*What you have to do:* Rewrite the stretch from the start of the data through the line containing "Reading left to", changing "legend" to "key" and leaving everything else as it is.

[Records from a data source]

::::::

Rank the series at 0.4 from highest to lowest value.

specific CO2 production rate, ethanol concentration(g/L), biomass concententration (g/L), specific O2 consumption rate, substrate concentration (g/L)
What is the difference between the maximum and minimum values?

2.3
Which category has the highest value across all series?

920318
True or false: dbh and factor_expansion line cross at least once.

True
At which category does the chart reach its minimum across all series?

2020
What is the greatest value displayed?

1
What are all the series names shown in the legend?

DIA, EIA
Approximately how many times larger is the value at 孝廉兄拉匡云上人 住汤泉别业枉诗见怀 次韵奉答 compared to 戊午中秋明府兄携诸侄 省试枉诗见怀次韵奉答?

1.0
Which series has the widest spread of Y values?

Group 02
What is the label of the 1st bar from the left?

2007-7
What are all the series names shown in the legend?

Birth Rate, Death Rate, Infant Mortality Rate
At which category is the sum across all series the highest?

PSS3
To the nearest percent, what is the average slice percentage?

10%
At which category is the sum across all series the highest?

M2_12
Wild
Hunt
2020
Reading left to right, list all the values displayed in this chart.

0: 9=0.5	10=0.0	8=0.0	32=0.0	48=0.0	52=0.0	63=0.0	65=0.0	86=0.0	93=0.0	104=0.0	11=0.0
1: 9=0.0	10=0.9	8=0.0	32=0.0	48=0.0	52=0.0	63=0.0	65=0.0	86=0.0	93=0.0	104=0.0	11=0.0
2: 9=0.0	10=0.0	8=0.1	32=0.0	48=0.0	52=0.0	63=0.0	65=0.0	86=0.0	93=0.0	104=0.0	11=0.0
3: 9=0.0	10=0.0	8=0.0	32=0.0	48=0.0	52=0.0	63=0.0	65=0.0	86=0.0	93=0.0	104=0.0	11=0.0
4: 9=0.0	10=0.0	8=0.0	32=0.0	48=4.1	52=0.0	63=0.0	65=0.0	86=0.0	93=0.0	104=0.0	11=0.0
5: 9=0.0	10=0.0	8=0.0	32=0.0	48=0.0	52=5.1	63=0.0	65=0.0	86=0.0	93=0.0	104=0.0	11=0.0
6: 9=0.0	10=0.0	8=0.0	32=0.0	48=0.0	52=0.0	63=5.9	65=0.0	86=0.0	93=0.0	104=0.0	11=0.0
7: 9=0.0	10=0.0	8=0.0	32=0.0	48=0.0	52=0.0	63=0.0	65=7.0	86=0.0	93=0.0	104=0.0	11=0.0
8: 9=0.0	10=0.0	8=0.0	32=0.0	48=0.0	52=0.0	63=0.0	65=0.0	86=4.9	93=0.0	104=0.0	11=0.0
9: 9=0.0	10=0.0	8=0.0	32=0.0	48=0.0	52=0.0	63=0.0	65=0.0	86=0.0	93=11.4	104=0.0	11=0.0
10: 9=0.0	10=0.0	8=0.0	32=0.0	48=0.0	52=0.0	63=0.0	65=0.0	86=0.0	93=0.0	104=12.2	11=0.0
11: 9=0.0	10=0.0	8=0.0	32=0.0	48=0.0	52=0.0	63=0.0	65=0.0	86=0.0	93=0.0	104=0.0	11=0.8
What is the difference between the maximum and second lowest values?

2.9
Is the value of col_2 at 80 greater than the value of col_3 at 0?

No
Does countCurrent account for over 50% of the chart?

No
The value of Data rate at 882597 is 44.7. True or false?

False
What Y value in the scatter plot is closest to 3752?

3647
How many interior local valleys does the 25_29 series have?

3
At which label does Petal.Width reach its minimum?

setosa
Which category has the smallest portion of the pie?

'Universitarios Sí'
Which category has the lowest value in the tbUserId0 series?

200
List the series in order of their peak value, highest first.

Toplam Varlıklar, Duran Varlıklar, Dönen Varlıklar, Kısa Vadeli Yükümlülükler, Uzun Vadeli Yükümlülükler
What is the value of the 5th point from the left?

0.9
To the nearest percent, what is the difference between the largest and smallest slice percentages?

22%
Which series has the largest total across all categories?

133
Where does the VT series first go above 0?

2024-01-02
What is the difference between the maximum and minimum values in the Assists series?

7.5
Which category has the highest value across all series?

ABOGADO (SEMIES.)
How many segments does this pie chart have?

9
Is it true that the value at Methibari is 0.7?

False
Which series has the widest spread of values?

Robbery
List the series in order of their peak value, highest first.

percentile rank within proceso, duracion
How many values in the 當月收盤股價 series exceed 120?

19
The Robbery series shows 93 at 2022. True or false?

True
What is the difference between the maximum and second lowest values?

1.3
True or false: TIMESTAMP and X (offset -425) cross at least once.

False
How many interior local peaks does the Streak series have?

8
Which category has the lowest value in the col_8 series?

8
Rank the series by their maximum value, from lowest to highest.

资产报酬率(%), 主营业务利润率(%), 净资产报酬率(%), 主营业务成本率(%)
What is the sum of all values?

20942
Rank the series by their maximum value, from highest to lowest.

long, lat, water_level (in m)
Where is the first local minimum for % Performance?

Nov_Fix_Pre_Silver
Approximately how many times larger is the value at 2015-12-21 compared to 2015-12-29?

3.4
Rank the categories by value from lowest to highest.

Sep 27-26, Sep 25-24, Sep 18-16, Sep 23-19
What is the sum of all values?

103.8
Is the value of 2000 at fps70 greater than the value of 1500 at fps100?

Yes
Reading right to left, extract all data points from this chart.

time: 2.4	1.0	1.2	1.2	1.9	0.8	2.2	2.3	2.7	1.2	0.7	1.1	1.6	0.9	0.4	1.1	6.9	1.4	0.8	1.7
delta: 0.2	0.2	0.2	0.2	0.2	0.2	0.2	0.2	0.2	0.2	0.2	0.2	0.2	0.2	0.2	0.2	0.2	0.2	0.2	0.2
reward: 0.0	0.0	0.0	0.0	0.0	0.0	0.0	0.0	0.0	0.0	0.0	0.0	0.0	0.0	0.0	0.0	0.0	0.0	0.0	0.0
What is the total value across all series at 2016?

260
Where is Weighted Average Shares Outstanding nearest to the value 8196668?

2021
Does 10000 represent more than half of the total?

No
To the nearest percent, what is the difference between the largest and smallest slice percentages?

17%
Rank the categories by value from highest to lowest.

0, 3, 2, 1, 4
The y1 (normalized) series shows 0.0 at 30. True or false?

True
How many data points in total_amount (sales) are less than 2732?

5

::::::

*Answer area:*
Rank the series at 0.4 from highest to lowest value.

specific CO2 production rate, ethanol concentration(g/L), biomass concententration (g/L), specific O2 consumption rate, substrate concentration (g/L)
What is the difference between the maximum and minimum values?

2.3
Which category has the highest value across all series?

920318
True or false: dbh and factor_expansion line cross at least once.

True
At which category does the chart reach its minimum across all series?

2020
What is the greatest value displayed?

1
What are all the series names shown in the key?

DIA, EIA
Approximately how many times larger is the value at 孝廉兄拉匡云上人 住汤泉别业枉诗见怀 次韵奉答 compared to 戊午中秋明府兄携诸侄 省试枉诗见怀次韵奉答?

1.0
Which series has the widest spread of Y values?

Group 02
What is the label of the 1st bar from the left?

2007-7
What are all the series names shown in the key?

Birth Rate, Death Rate, Infant Mortality Rate
At which category is the sum across all series the highest?

PSS3
To the nearest percent, what is the average slice percentage?

10%
At which category is the sum across all series the highest?

M2_12
Wild
Hunt
2020
Reading left to right, list all the values displayed in this chart.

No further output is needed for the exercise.